SUPPLIED TEXT >>
┏━━

Uffa Fox

Uffa Fox, CBE (15 January 1898 – 26 October 1972) was an English boat designer and sailing enthusiast.

Airborne Lifeboat - Warwick B1 BV351
A Fox-designed airborne lifeboat, shown rigged for sailing, in front of a Vickers Warwick

Life

Uffa Fox was born on the Isle of Wight and was raised in East Cowes.[1] He lived for a while in Puckaster on the Isle of Wight.

Work

Uffafoxgrave
Grave of Uffa Fox, Whippingham, Isle of Wight, showing lifeboat of his design on parachute

He was responsible for many of the developments which have contributed to the modern popularity of Dinghy sailing. He first introduced the technique of planing to dinghy racing, and was influential in the introduction of trapezing.

In about 1943 he designed a 27 ft lifeboat to be dropped from Vickers Warwick aircraft when rescuing downed aircrew or mariners; its deficiencies led to the more sturdy American A-1 lifeboat. An example of this craft and of others built and/or designed by Fox are in the collections of the Classic Boat Museum at East Cowes, Isle of Wight.[2] These boats could be released from under the aeroplane retarded by six 32 ft diameter parachutes. Although initially adapted for the Warwick, the lifeboat was subsequently also carried by Air-Sea Rescue Lancasters and B-17 Flying Fortresses. The museum also holds a large collection of photographs by and about Fox.[2]

He became a friend of the Duke of Edinburgh in 1949 and they raced together at Cowes Week on many occasions. They raced on Fox's Dragon "Fresh Breeze" or the Duke's 'Royal' Dragon "Bluebottle". He also took the Royal children sailing at Cowes.

Apart from having a highly successful racing, cruising and sailing career, he ran successful boat design and boatbuilding businesses in the south of England. He designed many of the significant classes of boats around today, including the planing International 14, the Foxcub and Super Foxcub, the Flying Fifteen, the Flying Ten, the National 12, the National 18, the Albacore, the Firefly, the Javelin, the Pegasus Dinghy, the Jollyboat and the Day Sailer. Many of his designs exploited the wartime developments of moulded plywood, extruded aluminium, Tufnol etc..

In addition to dinghies he designed several keel boats all loosely based on the same concept as the flying fifteen, with separate fin keel and rudder. They were very light weight compared with other boats of the era. Huff of Arklow for Douglas Heard was 30'-0" on the waterline and Flying Fox for Fred Brownlee was 35'-0" waterline length.[3]

Uffa Fox designed the Britannia rowboat, used by John Fairfax, used for the first solo-rowing expedition across the Atlantic Ocean in 1969.[4] The Britannia was described as "the Rolls-Royce of rowboats, made of mahogany." It was self-righting, self-bailing and partly covered.[4] He also designed Britannia II, used by Fairfax and Sylvia Cook to row across the Pacific Ocean in 1971 through 1972.

┗━━

ENTRIES PROVIDED >>
┏━━

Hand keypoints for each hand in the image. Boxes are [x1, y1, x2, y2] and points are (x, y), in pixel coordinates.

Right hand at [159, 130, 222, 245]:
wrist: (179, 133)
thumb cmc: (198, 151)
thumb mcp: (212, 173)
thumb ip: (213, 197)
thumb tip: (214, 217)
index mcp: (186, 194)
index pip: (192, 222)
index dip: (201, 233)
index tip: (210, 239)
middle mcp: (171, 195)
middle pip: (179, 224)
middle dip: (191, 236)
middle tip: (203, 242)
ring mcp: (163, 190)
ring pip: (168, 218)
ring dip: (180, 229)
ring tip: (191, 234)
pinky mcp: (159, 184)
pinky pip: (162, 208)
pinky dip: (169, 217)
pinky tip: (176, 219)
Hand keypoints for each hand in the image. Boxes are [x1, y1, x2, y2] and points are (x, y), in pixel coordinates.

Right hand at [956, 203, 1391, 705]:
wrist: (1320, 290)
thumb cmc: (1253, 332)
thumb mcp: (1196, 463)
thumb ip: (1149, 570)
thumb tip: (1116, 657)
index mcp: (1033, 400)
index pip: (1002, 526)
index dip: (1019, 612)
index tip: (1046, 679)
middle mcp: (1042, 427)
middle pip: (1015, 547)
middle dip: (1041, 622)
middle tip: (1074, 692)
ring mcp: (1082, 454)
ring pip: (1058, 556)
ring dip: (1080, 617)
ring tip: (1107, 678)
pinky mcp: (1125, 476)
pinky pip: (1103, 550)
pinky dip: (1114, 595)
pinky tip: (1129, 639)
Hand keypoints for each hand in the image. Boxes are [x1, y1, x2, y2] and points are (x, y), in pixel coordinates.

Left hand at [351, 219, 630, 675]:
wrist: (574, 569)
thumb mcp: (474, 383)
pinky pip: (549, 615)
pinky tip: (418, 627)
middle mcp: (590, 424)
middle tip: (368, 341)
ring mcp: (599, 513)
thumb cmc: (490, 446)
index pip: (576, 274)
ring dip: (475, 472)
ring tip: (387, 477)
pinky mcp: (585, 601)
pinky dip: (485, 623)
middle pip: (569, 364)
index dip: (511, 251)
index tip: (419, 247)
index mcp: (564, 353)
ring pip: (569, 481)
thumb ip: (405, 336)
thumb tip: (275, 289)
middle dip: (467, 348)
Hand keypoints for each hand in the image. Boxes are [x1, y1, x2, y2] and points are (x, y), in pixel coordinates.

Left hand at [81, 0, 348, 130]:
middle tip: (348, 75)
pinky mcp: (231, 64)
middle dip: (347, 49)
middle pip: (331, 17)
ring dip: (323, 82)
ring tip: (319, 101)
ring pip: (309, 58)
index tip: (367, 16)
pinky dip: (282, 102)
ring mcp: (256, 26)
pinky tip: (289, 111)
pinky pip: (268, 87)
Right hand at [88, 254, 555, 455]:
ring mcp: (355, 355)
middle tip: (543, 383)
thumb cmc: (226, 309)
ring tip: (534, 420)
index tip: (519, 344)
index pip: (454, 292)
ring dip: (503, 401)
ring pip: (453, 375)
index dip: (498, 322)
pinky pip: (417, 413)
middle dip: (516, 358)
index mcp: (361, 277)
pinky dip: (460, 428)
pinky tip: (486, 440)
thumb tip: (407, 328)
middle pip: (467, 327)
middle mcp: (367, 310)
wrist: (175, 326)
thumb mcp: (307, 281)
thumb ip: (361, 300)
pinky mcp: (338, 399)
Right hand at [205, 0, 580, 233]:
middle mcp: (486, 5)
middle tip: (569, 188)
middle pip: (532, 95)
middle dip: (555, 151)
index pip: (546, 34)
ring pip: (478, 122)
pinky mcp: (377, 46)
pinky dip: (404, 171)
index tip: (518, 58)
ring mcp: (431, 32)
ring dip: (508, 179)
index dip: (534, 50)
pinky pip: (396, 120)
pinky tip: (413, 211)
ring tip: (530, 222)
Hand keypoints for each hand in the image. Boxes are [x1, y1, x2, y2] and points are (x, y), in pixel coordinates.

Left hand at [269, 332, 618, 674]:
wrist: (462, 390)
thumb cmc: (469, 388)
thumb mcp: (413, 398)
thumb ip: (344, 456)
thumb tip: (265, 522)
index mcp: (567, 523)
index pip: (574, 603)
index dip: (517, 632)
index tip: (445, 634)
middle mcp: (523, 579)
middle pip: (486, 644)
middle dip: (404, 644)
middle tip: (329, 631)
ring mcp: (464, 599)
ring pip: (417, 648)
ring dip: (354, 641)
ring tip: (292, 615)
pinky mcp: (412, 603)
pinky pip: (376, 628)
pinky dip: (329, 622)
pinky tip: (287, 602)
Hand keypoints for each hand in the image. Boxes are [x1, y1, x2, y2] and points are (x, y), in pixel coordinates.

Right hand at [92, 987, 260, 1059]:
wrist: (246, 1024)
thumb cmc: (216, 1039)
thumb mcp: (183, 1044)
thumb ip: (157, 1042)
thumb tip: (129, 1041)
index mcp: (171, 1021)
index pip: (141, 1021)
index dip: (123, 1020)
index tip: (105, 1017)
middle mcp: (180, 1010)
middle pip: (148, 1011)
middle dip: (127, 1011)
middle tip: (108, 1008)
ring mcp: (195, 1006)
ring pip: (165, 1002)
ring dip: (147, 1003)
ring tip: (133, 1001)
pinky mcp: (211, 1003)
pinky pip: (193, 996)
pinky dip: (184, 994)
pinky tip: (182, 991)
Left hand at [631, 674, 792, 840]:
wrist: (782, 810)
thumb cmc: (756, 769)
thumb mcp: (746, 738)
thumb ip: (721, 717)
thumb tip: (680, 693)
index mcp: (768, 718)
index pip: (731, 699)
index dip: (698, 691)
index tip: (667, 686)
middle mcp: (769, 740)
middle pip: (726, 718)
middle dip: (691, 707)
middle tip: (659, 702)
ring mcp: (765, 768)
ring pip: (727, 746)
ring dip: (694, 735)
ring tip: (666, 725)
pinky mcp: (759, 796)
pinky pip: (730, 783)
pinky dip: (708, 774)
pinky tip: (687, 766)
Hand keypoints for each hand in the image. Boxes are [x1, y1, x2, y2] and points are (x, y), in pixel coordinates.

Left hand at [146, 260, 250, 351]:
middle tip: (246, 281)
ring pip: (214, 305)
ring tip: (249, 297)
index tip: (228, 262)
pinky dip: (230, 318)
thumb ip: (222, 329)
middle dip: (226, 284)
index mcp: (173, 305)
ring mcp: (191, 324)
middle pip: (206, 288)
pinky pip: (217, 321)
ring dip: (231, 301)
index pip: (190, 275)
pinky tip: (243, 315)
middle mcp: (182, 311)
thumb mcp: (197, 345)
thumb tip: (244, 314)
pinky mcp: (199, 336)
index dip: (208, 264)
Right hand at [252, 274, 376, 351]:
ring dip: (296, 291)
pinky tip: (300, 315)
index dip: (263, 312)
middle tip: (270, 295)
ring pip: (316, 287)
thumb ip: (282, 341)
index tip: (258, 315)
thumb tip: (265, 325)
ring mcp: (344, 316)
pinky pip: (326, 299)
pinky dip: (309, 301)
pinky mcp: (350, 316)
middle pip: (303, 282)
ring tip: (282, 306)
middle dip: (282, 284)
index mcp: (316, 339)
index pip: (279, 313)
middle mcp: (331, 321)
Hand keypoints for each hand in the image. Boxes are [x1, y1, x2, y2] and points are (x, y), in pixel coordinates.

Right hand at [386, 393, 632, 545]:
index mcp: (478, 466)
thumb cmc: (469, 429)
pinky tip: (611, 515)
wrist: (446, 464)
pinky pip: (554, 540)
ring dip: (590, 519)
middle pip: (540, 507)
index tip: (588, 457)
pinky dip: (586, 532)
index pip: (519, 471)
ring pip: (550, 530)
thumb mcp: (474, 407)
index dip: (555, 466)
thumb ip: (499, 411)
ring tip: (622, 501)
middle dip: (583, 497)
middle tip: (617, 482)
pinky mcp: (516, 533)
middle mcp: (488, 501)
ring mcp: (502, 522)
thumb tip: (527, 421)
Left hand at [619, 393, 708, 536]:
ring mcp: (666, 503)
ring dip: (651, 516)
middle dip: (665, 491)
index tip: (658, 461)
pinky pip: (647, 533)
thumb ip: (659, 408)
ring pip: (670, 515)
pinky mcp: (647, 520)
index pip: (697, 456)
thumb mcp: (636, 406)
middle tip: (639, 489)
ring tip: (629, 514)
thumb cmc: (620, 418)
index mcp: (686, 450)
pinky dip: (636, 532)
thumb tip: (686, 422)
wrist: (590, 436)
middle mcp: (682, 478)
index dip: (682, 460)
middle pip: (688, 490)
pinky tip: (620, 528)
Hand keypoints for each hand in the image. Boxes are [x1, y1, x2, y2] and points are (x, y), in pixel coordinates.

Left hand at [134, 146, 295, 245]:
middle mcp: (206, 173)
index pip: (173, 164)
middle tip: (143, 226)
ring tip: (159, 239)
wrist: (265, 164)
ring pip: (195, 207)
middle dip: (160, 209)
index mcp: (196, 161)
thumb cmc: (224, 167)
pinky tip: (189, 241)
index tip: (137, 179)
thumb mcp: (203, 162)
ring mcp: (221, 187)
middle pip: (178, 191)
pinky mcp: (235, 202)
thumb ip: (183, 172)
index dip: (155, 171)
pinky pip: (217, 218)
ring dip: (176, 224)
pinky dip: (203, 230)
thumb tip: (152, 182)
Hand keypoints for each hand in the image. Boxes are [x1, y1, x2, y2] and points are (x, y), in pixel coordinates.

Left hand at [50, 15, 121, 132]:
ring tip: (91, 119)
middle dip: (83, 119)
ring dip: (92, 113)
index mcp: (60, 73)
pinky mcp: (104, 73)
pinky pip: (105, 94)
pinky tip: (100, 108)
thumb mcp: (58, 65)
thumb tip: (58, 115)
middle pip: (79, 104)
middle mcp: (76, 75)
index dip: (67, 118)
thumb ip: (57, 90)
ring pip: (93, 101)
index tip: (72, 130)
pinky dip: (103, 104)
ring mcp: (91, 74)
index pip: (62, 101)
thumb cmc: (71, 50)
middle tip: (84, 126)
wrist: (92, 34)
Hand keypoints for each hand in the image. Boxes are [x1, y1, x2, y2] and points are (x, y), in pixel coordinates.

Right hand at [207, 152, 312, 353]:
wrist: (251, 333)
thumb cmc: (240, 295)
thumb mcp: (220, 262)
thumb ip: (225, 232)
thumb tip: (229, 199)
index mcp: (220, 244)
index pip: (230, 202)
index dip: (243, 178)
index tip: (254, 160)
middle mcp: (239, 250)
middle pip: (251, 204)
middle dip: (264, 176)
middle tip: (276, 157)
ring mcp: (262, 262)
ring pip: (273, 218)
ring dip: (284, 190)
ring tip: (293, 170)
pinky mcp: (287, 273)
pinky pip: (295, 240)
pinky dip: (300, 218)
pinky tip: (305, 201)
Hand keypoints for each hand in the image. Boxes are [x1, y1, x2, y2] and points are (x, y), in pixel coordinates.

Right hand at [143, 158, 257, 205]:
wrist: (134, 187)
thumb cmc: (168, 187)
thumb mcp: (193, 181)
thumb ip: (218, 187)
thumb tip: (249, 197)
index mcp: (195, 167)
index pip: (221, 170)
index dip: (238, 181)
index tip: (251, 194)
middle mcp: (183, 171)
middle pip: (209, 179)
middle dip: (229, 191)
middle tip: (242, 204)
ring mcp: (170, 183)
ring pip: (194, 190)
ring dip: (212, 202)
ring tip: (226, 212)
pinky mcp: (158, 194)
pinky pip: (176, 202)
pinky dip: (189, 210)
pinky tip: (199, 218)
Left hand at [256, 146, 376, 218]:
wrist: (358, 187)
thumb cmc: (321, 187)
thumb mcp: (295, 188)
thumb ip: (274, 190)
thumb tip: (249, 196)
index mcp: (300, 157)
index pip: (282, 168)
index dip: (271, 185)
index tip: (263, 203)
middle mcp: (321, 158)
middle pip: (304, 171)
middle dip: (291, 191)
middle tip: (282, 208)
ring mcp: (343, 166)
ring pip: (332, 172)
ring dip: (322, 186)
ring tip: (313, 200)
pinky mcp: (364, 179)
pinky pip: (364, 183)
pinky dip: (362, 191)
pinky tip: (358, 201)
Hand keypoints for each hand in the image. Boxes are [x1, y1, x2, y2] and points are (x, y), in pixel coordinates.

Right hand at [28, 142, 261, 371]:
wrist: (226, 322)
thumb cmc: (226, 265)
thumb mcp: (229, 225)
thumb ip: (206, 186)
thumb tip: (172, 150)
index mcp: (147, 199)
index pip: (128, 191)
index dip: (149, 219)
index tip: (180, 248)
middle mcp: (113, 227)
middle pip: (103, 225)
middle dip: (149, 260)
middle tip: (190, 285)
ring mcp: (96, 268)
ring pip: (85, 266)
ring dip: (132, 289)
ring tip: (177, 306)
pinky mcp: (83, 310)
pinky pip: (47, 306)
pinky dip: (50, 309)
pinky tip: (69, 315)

┗━━

LIST OF TASKS >>
1 > Rewrite the paragraph of the Uffa Fox article that begins "In about 1943 he designed" as a short bulleted list that keeps its main facts.
2 > Write out the passage of the Uffa Fox article between "In addition to" and "1971 through 1972.", inclusive, word for word.
3 > List every type of aircraft that the Uffa Fox article says carried Fox's airborne lifeboat.

TASK-BY-TASK SOLUTIONS >>
1 >
- In about 1943, Fox designed a 27 ft lifeboat to be dropped from Vickers Warwick aircraft to rescue downed aircrew or mariners.
- The boats were released from under the aircraft and slowed by six parachutes, each 32 ft in diameter.
- The lifeboat was first adapted for the Warwick. Air-Sea Rescue Lancasters and B-17 Flying Fortresses later carried it too.
- Its deficiencies led to the sturdier American A-1 lifeboat.
- The Classic Boat Museum at East Cowes, Isle of Wight, holds an example of this boat and others built or designed by Fox. It also has a large collection of photographs by and about him.

2 >
In addition to dinghies he designed several keel boats all loosely based on the same concept as the flying fifteen, with separate fin keel and rudder. They were very light weight compared with other boats of the era. Huff of Arklow for Douglas Heard was 30'-0" on the waterline and Flying Fox for Fred Brownlee was 35'-0" waterline length.[3]

Uffa Fox designed the Britannia rowboat, used by John Fairfax, used for the first solo-rowing expedition across the Atlantic Ocean in 1969.[4] The Britannia was described as "the Rolls-Royce of rowboats, made of mahogany." It was self-righting, self-bailing and partly covered.[4] He also designed Britannia II, used by Fairfax and Sylvia Cook to row across the Pacific Ocean in 1971 through 1972.

3 >
- Vickers Warwick
- Air-Sea Rescue Lancaster
- B-17 Flying Fortress